#### What the task asks:
Write each entry out again exactly as it was given.

#### Records provided:
++++

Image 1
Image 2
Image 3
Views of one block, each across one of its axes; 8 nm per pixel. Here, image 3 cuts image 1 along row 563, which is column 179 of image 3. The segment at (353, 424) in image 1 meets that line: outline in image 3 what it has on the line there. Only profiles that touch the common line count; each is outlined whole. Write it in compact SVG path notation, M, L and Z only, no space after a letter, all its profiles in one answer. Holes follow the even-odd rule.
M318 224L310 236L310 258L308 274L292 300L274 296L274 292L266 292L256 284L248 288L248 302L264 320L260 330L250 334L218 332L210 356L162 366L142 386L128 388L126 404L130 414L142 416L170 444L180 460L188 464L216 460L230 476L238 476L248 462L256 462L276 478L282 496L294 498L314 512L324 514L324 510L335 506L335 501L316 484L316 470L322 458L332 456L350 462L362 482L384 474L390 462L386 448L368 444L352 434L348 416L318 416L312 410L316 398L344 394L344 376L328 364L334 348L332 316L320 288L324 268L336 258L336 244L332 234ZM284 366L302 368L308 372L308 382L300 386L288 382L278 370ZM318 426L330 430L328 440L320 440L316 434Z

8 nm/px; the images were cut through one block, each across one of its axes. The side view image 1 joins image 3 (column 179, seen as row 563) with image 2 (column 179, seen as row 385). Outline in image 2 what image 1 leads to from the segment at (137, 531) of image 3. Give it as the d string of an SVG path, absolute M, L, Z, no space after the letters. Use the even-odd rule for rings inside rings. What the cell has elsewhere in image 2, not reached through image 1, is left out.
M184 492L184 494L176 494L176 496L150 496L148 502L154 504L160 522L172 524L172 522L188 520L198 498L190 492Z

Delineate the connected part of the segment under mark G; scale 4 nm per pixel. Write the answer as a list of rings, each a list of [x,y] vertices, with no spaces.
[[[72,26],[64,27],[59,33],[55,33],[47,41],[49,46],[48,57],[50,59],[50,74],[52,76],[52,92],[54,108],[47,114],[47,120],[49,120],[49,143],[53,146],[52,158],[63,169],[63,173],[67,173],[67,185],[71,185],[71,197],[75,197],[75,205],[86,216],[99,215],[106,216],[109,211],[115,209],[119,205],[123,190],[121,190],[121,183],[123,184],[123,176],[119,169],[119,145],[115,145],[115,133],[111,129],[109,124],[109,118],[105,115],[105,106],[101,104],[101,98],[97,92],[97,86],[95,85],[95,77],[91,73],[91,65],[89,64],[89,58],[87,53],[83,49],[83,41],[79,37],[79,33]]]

++++

#### Task output:
Image 1
Image 2
Image 3
Views of one block, each across one of its axes; 8 nm per pixel. Here, image 3 cuts image 1 along row 563, which is column 179 of image 3. The segment at (353, 424) in image 1 meets that line: outline in image 3 what it has on the line there. Only profiles that touch the common line count; each is outlined whole. Write it in compact SVG path notation, M, L and Z only, no space after a letter, all its profiles in one answer. Holes follow the even-odd rule.
M318 224L310 236L310 258L308 274L292 300L274 296L274 292L266 292L256 284L248 288L248 302L264 320L260 330L250 334L218 332L210 356L162 366L142 386L128 388L126 404L130 414L142 416L170 444L180 460L188 464L216 460L230 476L238 476L248 462L256 462L276 478L282 496L294 498L314 512L324 514L324 510L335 506L335 501L316 484L316 470L322 458L332 456L350 462L362 482L384 474L390 462L386 448L368 444L352 434L348 416L318 416L312 410L316 398L344 394L344 376L328 364L334 348L332 316L320 288L324 268L336 258L336 244L332 234ZM284 366L302 368L308 372L308 382L300 386L288 382L278 370ZM318 426L330 430L328 440L320 440L316 434Z

8 nm/px; the images were cut through one block, each across one of its axes. The side view image 1 joins image 3 (column 179, seen as row 563) with image 2 (column 179, seen as row 385). Outline in image 2 what image 1 leads to from the segment at (137, 531) of image 3. Give it as the d string of an SVG path, absolute M, L, Z, no space after the letters. Use the even-odd rule for rings inside rings. What the cell has elsewhere in image 2, not reached through image 1, is left out.
M184 492L184 494L176 494L176 496L150 496L148 502L154 504L160 522L172 524L172 522L188 520L198 498L190 492Z

Delineate the connected part of the segment under mark G; scale 4 nm per pixel. Write the answer as a list of rings, each a list of [x,y] vertices, with no spaces.
[[[72,26],[64,27],[59,33],[55,33],[47,41],[49,46],[48,57],[50,59],[50,74],[52,76],[52,92],[54,108],[47,114],[47,120],[49,120],[49,143],[53,146],[52,158],[63,169],[63,173],[67,173],[67,185],[71,185],[71,197],[75,197],[75,205],[86,216],[99,215],[106,216],[109,211],[115,209],[119,205],[123,190],[121,190],[121,183],[123,184],[123,176],[119,169],[119,145],[115,145],[115,133],[111,129],[109,124],[109,118],[105,115],[105,106],[101,104],[101,98],[97,92],[97,86],[95,85],[95,77],[91,73],[91,65],[89,64],[89,58],[87,53],[83,49],[83,41],[79,37],[79,33]]]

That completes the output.